Skip to main content

How it works

1

Decoding

The Chi-squared test uses decoded ciphertext content. For data encodings (Base64, Hexadecimal, Decimal, etc.), the raw data is first decoded to bytes and then converted to characters.
2

Ciphertext Settings

Chi-squared takes into consideration the settings for each ciphertext, including:
  • Ignore whitespace
  • Ignore punctuation
  • Ignore casing
  • Genericize text
These settings are applied before frequency analysis.
3

N-gram Generation

The text is divided into n-grams (character groupings) based on the configured n-gram size:
  • Size 1: Single characters (default)
  • Size 2: Bigrams (pairs of characters)
  • Size 3: Trigrams (triplets of characters)
  • And so on…
N-grams can be generated using either:
  • Sliding window: Overlapping n-grams (ABCD → AB, BC, CD)
  • Block mode: Non-overlapping n-grams (ABCD → AB, CD)
4

Frequency Calculation

The frequency of each n-gram is counted.

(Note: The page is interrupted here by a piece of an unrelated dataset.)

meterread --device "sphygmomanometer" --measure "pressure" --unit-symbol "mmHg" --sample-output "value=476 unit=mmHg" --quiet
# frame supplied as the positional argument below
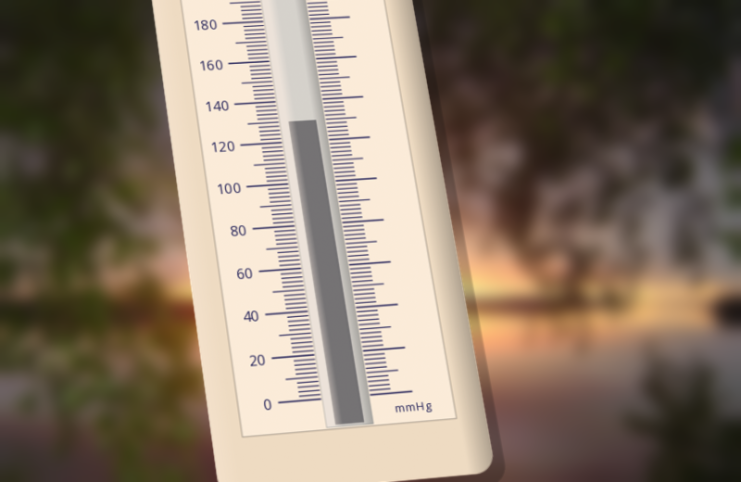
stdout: value=130 unit=mmHg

The n-grams analyzed depend on the comparison mode:
  • English mode (n-gram size 1 only): Only alphabetic characters (A-Z) are counted; all other characters are filtered out.
  • Ciphertext mode: All n-grams are counted, including those with letters, numbers, symbols, and whitespace.
5

Chi-squared Calculation

The Chi-squared statistic is calculated using the formula:X² = Σ(Oᵢ - Eᵢ)² / EᵢWhere:
  • Oᵢ = Observed count of n-gram i
  • Eᵢ = Expected count of n-gram i
The expected count for each n-gram is calculated as: (expected percentage / 100) × total n-gram count

Chi-squared Settings

Comparison Mode

English Frequencies (Default)

Compares the ciphertext against standard English letter frequencies. Only available for n-gram size 1 (single characters), since we only have reference frequencies for individual letters. Only alphabetic characters (A-Z) are analyzed; all other characters are filtered out before comparison.

Another Ciphertext

Compares the ciphertext against the n-gram frequency distribution of a selected “base” ciphertext. Works with any n-gram size. After applying the ciphertext settings (ignore whitespace, ignore punctuation, etc.), all remaining n-grams are analyzed. When this mode is selected, you choose which ciphertext serves as the baseline for comparison.

N-gram Settings

N-gram Size

Controls how many characters are grouped together for frequency analysis:
  • 1 (default): Analyze single character frequencies
  • 2: Analyze bigram (two-character) frequencies
  • 3: Analyze trigram (three-character) frequencies
  • 4+: Analyze larger n-gram frequencies
Larger n-gram sizes can reveal patterns in polyalphabetic ciphers or detect repeated sequences. Note: English frequency comparison is only available for n-gram size 1.

N-gram Mode

  • Sliding Window: Creates overlapping n-grams. For “ABCD” with size 2: AB, BC, CD
  • Block: Creates non-overlapping n-grams. For “ABCD” with size 2: AB, CD
Sliding window produces more n-grams and may reveal more patterns, while block mode treats the text as discrete chunks.

Display Type

Table

Shows a summary for each ciphertext including:
  • Chi-squared score
  • Score interpretation
  • Number of n-grams analyzed

Graph

Displays a bar chart showing each n-gram’s contribution to the overall Chi-squared score:
  • English mode: Letters arranged by English frequency (most common to least common)
  • Ciphertext mode / N-gram mode: N-grams arranged by observed frequency

Score Interpretation

Score RangeInterpretation
0 - 30Excellent match
30 - 50Very good match
50 - 100Good match
100 - 150Moderate deviation
150 - 300Significant deviation
300+Very different
Lower scores indicate that the n-gram frequency distribution more closely matches the expected distribution.

Practical Application

Chi-squared analysis can be leveraged to:
  • Identify plaintext: A Chi-squared score near 0-50 against English frequencies suggests the text may be plaintext or a simple transposition cipher.
  • Detect substitution ciphers: Higher scores (100-300) often indicate substitution ciphers.
  • Analyze polyalphabetic ciphers: Using bigram or trigram analysis can reveal patterns not visible in single-letter analysis.
  • Compare ciphertexts: Use ciphertext comparison mode to determine if two encrypted messages share similar n-gram distributions.
  • Detect repeated patterns: Larger n-gram sizes can identify repeated sequences in ciphertexts.

Caveats

  • English mode only supports n-gram size 1 (single letters) because we don’t have reference frequencies for English bigrams, trigrams, etc.
  • Short ciphertexts may produce unreliable results, especially with larger n-gram sizes.
  • Larger n-gram sizes produce fewer total n-grams, which may reduce statistical significance.
  • When comparing against another ciphertext, ensure the base ciphertext is long enough to provide representative n-gram frequencies.